Jacob Maris, Two Girls, Daughters of the Artist at the Piano, 1880, watercolour

“Daughters of the Artist at the Piano” also shows an intimate moment from his family life. Again, his two daughters are shown enjoying a proper past time for a respectable young lady; piano playing. Well, we can assume they are playing it because in this watercolour they are just standing next to it. I love the contrast between the left side of the painting which is darker and the right side which is way lighter because the two girls are standing here, with their backs turned back to us they are showing off their soft feathery hair and matching blue ribbons. The older girl is touching a few piano keys while the younger one watches. Can you not hear music in the air? Do you not feel as if you are standing right behind them and observing them. For those of you who are not convinced in the superior beauty of watercolours, let me show you a similar motif by Maris but painted in the traditional oil on canvas technique. How much more delicate the watercolour looks? Like a poem on paper.

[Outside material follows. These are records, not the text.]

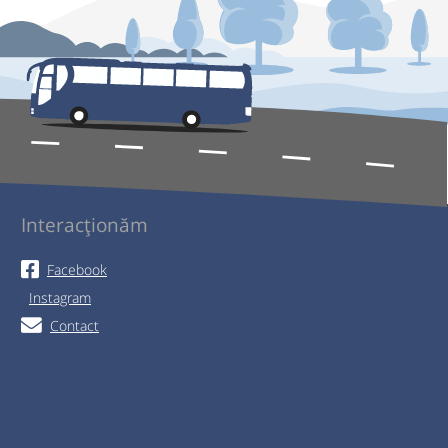
Interacționăm
Facebook
Instagram
Contact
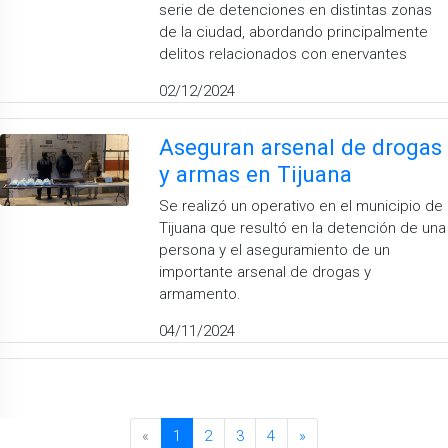
serie de detenciones en distintas zonas
de la ciudad, abordando principalmente
delitos relacionados con enervantes
02/12/2024
Aseguran arsenal de drogas
y armas en Tijuana
Se realizó un operativo en el municipio de
Tijuana que resultó en la detención de una
persona y el aseguramiento de un
importante arsenal de drogas y
armamento.
04/11/2024
«
1
2
3
4
»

Jacob Maris, Girl at the Piano, 1879, oil on canvas

Jacob Maris, Daughter of Jacob Maris with Flowers in the Grass, 1878, watercolour and black chalk

The third and the last watercolour I’ve chosen for this post shows an idyll of a beautiful spring day; Maris’s daughter is sitting in the grass dressed in a pretty white dress and holding a little flower bouquet in her hands. Blue colour of her ribbon is echoed in the details of the bouquet, her little boots, and it’s also present here and there in the lush green grass. This watercolour truly brings the atmosphere of a lovely spring day; warm but not too warm like in the height of summer, mingled scent of many flowers hanging in the air, soft breeze which makes music in the treetops, bees buzzing somewhere in the distance, birds singing in trees. You can imagine stepping through that same grass and seeing the girl yourself, noticing the play of shadows on her dress, feeling the grass as it tickles your ankles, hearing the girl’s soft singing or rambling about her flowers. It’s more sketchy and shows the influence of Impressionism and the plein air technique on Maris, and it’s a very different approach to portraying landscape than he usually did. This painting makes it so easy to fall into a reverie, and it being spring, makes it even easier, and just look at this detail of her dress. I just love how the thin blades of grass and tiny yellow flowers are painted over her dress, and I love the stroke of lighter blue on her shoes. The scene is so airy and delicate and, to me, it brings to mind Debussy’s music.